[Stored data entries]
☆ ☆ ☆ ☆ ☆
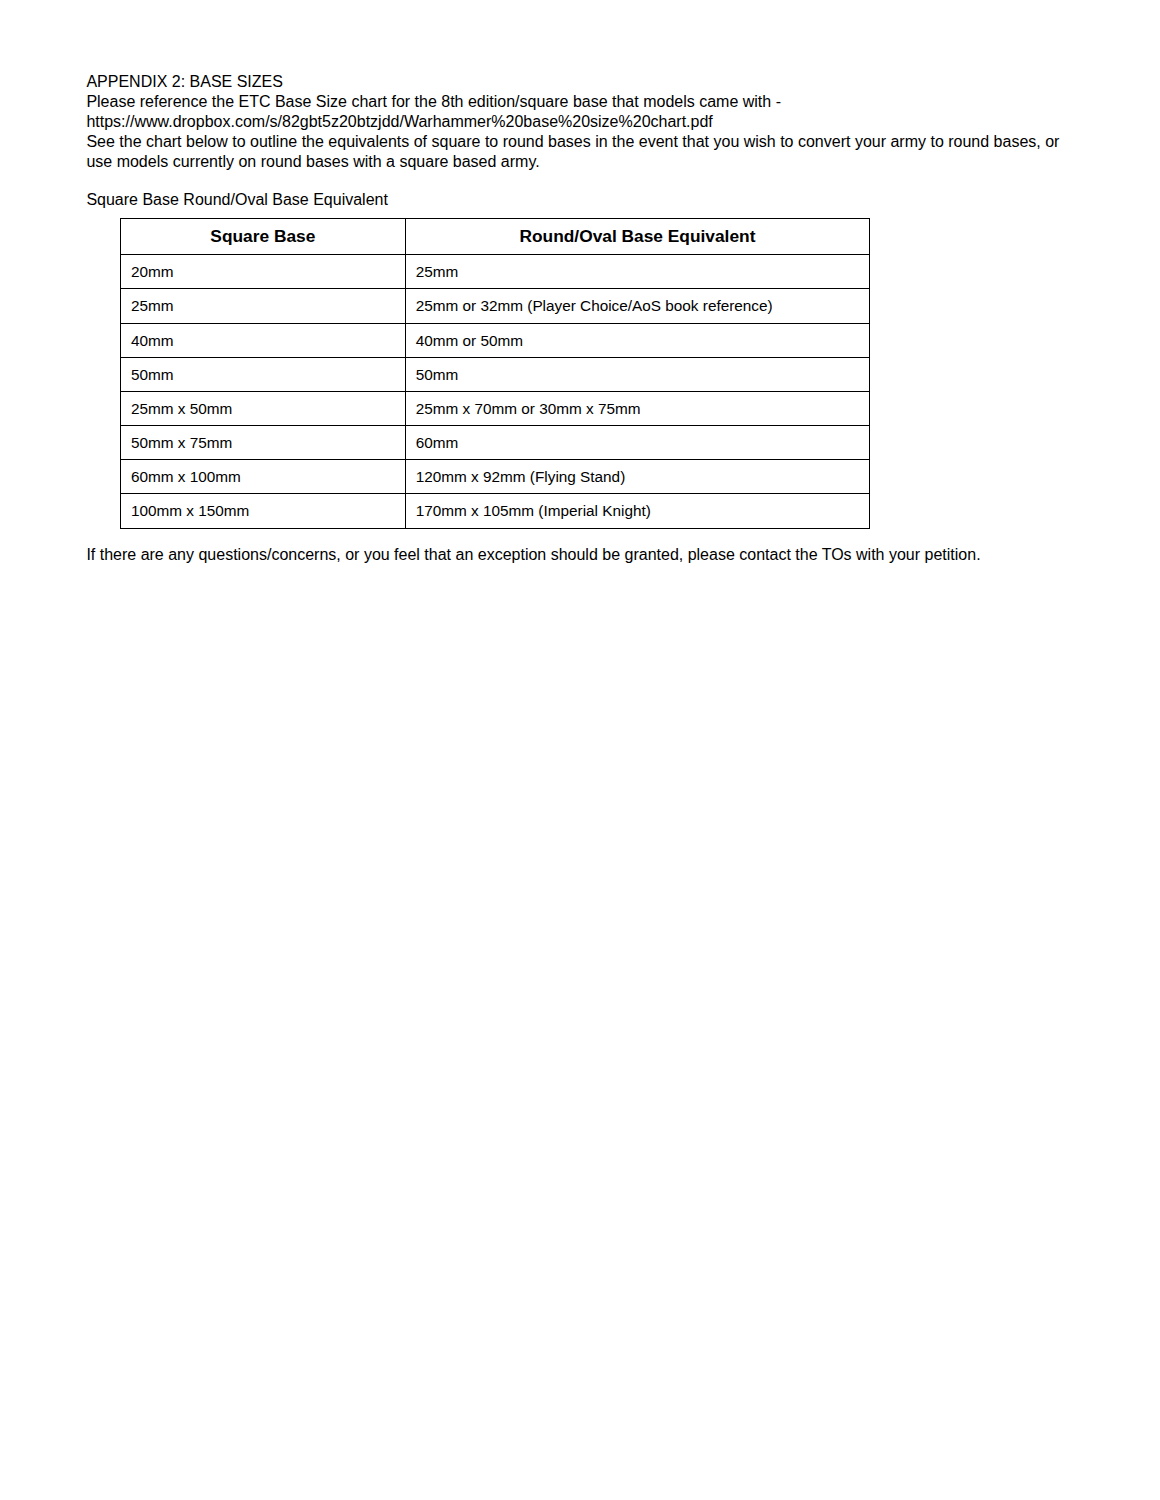APPENDIX 2: BASE SIZES
Please reference the ETC Base Size chart for the 8th edition/square base that models came with -
https://www.dropbox.com/s/82gbt5z20btzjdd/Warhammer%20base%20size%20chart.pdf
See the chart below to outline the equivalents of square to round bases in the event that you wish to convert your army to round bases, or use models currently on round bases with a square based army.
Square Base Round/Oval Base Equivalent
| Square Base | Round/Oval Base Equivalent |
| --- | --- |
| 20mm | 25mm |
| 25mm | 25mm or 32mm (Player Choice/AoS book reference) |
| 40mm | 40mm or 50mm |
| 50mm | 50mm |
| 25mm x 50mm | 25mm x 70mm or 30mm x 75mm |
| 50mm x 75mm | 60mm |
| 60mm x 100mm | 120mm x 92mm (Flying Stand) |
| 100mm x 150mm | 170mm x 105mm (Imperial Knight) |
If there are any questions/concerns, or you feel that an exception should be granted, please contact the TOs with your petition.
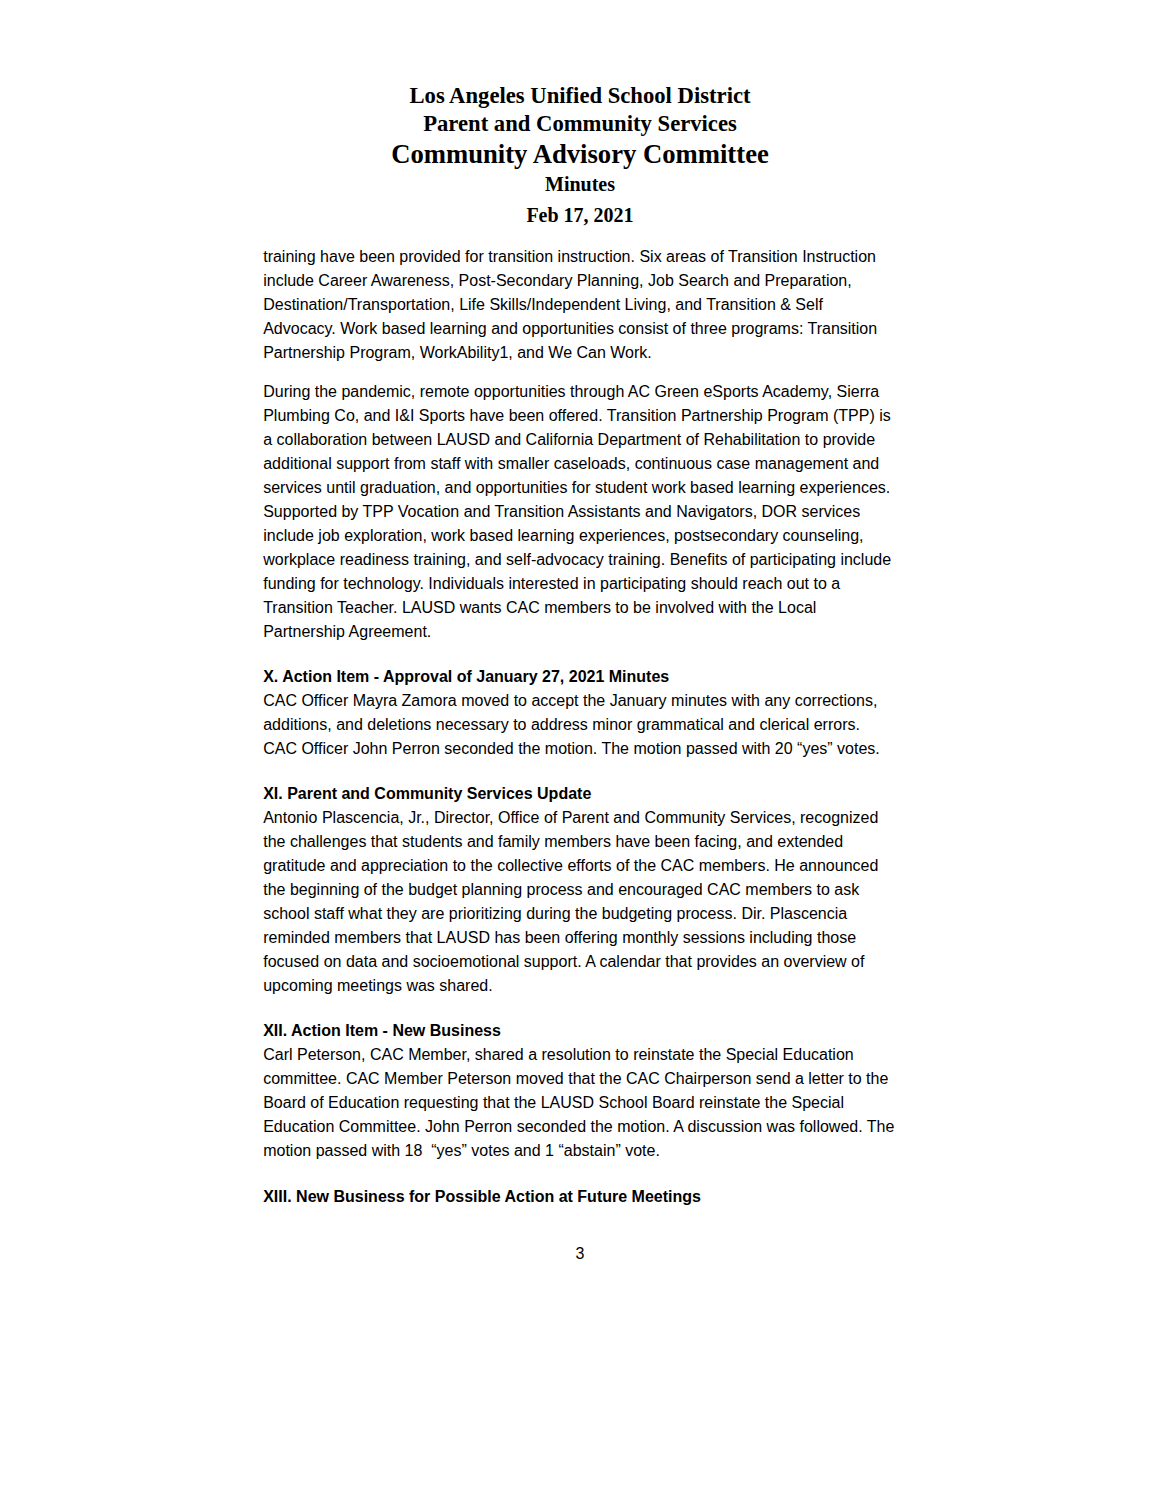Los Angeles Unified School District
Parent and Community Services
Community Advisory Committee
Minutes
Feb 17, 2021
training have been provided for transition instruction. Six areas of Transition Instruction include Career Awareness, Post-Secondary Planning, Job Search and Preparation, Destination/Transportation, Life Skills/Independent Living, and Transition & Self Advocacy. Work based learning and opportunities consist of three programs: Transition Partnership Program, WorkAbility1, and We Can Work.
During the pandemic, remote opportunities through AC Green eSports Academy, Sierra Plumbing Co, and I&I Sports have been offered. Transition Partnership Program (TPP) is a collaboration between LAUSD and California Department of Rehabilitation to provide additional support from staff with smaller caseloads, continuous case management and services until graduation, and opportunities for student work based learning experiences. Supported by TPP Vocation and Transition Assistants and Navigators, DOR services include job exploration, work based learning experiences, postsecondary counseling, workplace readiness training, and self-advocacy training. Benefits of participating include funding for technology. Individuals interested in participating should reach out to a Transition Teacher. LAUSD wants CAC members to be involved with the Local Partnership Agreement.
X. Action Item - Approval of January 27, 2021 Minutes
CAC Officer Mayra Zamora moved to accept the January minutes with any corrections, additions, and deletions necessary to address minor grammatical and clerical errors. CAC Officer John Perron seconded the motion. The motion passed with 20 “yes” votes.
XI. Parent and Community Services Update
Antonio Plascencia, Jr., Director, Office of Parent and Community Services, recognized the challenges that students and family members have been facing, and extended gratitude and appreciation to the collective efforts of the CAC members. He announced the beginning of the budget planning process and encouraged CAC members to ask school staff what they are prioritizing during the budgeting process. Dir. Plascencia reminded members that LAUSD has been offering monthly sessions including those focused on data and socioemotional support. A calendar that provides an overview of upcoming meetings was shared.
XII. Action Item - New Business
Carl Peterson, CAC Member, shared a resolution to reinstate the Special Education committee. CAC Member Peterson moved that the CAC Chairperson send a letter to the Board of Education requesting that the LAUSD School Board reinstate the Special Education Committee. John Perron seconded the motion. A discussion was followed. The motion passed with 18 “yes” votes and 1 “abstain” vote.
XIII. New Business for Possible Action at Future Meetings
3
☆ ☆ ☆ ☆ ☆
- **Your assignment**:
Only a number is expected here: the count of lines in the records above that include the word "Program".

- **Exercise answer**:
2